202409 Effectiveness of participation in class discussion on classroom empowerment of undergraduate (BSN) and graduate (MSN) nursing students

Sunday, November 8, 2009

Bojana Beric, PhD, MD, CHES , The Marjorie K. Unterberg School of Nursing and Health Studies, Monmouth University, West Long Branch, NJ
Mary Ann Troiano, RN, MSN, F , The Marjorie K. Unterberg School of Nursing and Health Studies, Monmouth Univesrity, West Long Branch, NJ
Background: The objective of this study was to investigate a possible difference in the level of participation in class discussion (PCD) and perceived control (PC), as well as a comfort level in addressing health issues outside the classroom in nursing students enrolled in BSN and MSN programs in the same School. Nursing students may hesitate to freely discuss health topics/issues with their peers, patients, families and/or administrators. Discussion as a fairly new pedagogical method in college education is also an empowering method of teaching/learning. According to psychological empowerment theory in the classroom, perceived control at the individual level is positively correlated with participation in class discussion in undergraduate college students. Method: A cross-sectional, pre- and post-test survey study. The instrument Classroom Experiences: A Student Questionnaire was employed to quantify classroom discussion and empowerment of BSN and MSN students (N=116) over the course of the semester. Additional comfort level (CL) questions were included in the questionnaire for the present study. Results: As predicted, statistically significant correlation, positive and moderate, was found to be stronger at the end of the semester for PCD and PC in both BSN (r = 0.39) and MSN (r = 0.28) students. Further analysis revealed a stronger correlation between PCD and CL for BSN (r = 0.42) than MSN (r = 0.35) students. Although there is no statistically significant difference found in the level of PCD between the two groups, Pearson correlation was stronger in undergraduate BSN students. Conclusion: It may be concluded that participation in class discussion is an empowering teaching method in both undergraduate and graduate level classes, allowing students to take action and communicate with their peers in the classroom, as well as outside with patients, colleagues and administrators. Implications for practice: By offering more discussion in both undergraduate (BSN) and especially graduate (MSN) nursing classes, students will be empowered to practice in a variety of settings using the participation discussion skills they attained in the classroom.

Learning Objectives:
1. identify components of empowerment in the classroom 2. define participation in class discussion 3. list three advantages of discussion as a teaching/learning method 4. discuss the potential causes of the difference in the level of participation between undergraduate and graduate nursing students

Keywords: Nursing Education, Health Education Strategies

Presenting author's disclosure statement:

Qualified on the content I am responsible for because: Bojana Beric, PhD, MD,CHES is an Assistant Professor of Health Studies at Monmouth University in New Jersey, USA and a Visiting Professor at the University of Novi Sad, Medical Faculty in Serbia, Europe. Dr.
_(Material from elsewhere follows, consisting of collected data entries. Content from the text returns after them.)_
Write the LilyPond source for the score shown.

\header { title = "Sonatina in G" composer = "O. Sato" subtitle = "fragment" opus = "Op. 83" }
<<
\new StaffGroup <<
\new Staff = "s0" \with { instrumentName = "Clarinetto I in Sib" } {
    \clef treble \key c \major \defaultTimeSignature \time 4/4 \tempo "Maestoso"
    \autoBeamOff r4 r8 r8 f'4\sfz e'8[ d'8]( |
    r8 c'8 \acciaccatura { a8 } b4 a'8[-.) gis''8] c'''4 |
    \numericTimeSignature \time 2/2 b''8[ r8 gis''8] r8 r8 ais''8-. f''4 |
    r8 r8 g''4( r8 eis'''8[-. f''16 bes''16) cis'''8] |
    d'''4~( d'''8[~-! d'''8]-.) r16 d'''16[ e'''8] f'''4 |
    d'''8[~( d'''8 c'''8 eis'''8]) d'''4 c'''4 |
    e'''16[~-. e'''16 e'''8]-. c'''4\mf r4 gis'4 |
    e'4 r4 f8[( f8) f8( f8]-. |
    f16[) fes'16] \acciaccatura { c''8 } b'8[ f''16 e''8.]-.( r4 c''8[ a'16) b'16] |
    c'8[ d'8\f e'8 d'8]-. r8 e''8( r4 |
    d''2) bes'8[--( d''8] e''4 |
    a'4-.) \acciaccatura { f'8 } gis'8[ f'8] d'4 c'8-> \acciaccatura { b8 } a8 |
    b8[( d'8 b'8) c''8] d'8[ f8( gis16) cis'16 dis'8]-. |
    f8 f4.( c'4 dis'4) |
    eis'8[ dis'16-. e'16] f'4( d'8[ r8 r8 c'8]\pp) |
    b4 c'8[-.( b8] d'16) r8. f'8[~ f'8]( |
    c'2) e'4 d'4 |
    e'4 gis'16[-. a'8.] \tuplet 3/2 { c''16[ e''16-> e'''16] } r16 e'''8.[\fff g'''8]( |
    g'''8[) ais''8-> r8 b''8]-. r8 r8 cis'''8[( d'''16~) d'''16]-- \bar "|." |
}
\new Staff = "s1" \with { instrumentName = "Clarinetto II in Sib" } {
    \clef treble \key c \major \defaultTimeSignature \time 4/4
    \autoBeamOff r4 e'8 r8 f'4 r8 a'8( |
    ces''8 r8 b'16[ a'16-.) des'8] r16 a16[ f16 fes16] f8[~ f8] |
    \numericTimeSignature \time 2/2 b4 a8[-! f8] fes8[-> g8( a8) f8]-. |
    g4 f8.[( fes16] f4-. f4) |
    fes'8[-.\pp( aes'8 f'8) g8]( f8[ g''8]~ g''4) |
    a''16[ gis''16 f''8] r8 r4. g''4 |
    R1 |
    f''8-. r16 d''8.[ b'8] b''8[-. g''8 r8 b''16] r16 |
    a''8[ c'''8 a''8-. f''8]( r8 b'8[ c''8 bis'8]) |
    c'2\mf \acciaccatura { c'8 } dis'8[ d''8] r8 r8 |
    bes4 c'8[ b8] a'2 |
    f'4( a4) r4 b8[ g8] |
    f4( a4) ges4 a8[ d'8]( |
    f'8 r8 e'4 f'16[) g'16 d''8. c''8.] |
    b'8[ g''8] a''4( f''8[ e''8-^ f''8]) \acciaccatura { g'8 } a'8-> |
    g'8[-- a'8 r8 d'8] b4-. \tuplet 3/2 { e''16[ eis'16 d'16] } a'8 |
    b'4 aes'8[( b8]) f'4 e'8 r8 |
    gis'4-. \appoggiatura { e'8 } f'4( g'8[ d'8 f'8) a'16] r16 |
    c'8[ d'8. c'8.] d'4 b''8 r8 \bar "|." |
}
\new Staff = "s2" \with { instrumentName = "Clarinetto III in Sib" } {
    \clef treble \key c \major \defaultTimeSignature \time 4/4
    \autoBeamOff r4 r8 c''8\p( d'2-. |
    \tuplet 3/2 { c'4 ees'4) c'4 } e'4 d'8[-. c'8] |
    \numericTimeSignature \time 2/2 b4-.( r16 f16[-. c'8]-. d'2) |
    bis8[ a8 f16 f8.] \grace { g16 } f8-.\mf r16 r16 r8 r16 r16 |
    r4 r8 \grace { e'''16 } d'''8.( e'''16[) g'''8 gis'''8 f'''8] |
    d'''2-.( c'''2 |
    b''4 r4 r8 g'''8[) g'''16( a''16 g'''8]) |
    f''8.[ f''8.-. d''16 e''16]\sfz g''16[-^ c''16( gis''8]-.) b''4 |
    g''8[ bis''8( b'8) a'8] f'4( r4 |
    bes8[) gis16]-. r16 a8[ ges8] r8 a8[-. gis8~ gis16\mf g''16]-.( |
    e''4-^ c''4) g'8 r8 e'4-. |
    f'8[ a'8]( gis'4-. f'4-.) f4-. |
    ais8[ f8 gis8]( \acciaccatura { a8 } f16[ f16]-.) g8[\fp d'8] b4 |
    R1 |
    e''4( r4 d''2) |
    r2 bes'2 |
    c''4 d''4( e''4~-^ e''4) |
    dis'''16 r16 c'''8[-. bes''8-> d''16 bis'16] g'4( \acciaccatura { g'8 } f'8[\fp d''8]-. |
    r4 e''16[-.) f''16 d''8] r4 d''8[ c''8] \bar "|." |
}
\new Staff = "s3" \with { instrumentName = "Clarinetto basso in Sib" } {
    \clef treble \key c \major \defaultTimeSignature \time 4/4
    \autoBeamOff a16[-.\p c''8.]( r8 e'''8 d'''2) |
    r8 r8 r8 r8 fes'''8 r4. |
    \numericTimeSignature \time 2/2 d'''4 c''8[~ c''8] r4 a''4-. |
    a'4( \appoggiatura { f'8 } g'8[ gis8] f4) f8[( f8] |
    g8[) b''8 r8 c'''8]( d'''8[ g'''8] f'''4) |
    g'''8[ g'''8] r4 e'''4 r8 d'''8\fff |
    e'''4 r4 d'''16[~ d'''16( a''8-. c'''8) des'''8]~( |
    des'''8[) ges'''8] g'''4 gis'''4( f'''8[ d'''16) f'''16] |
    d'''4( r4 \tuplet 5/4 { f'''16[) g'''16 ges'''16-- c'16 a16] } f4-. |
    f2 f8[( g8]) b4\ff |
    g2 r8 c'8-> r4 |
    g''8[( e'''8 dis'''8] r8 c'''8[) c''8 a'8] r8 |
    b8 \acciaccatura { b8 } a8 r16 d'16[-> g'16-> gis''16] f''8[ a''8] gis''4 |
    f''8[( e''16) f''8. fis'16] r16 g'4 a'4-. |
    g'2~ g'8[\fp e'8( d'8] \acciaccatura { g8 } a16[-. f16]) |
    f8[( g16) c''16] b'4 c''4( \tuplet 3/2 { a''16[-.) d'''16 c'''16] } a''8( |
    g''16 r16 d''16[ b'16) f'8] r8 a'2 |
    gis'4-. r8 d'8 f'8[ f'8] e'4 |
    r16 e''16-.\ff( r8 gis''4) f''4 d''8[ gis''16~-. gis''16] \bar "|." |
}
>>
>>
Beric is a co-director of the Center for Human and Community Wellness: Community Campus Partnerships for Health, and a co-chair of the Global Understanding Convention, both at Monmouth University in New Jersey. Dr. Beric attained her PhD in Health Education from New York University in New York, and an MD degree from University of Novi Sad in Yugoslavia, practicing medicine in Yugoslavia, before moving to United States in 1984, and working as a researcher at Baylor College of Medicine, Houston, Texas for a few years. Since 1994, Dr. Beric has been dedicated to health education and public health, living and working in New Jersey. Dr. Beric published papers and lectured nationally and internationally. Her research interest is in methods of communication of health information, in organizing a community of learners with the purpose of promoting health and preventing disease, participation in action, and in advancing health literacy. In addition, Dr. Beric has been an active member and a leader in professional associations, at the local, national and international level. Dr. Bericís professional interest has been focused on preparation of public health workforce, on community-campus partnerships for health and wellness, as well as on the global and international health issues and teaching.
Any relevant financial relationships? No

I agree to comply with the American Public Health Association Conflict of Interest and Commercial Support Guidelines, and to disclose to the participants any off-label or experimental uses of a commercial product or service discussed in my presentation.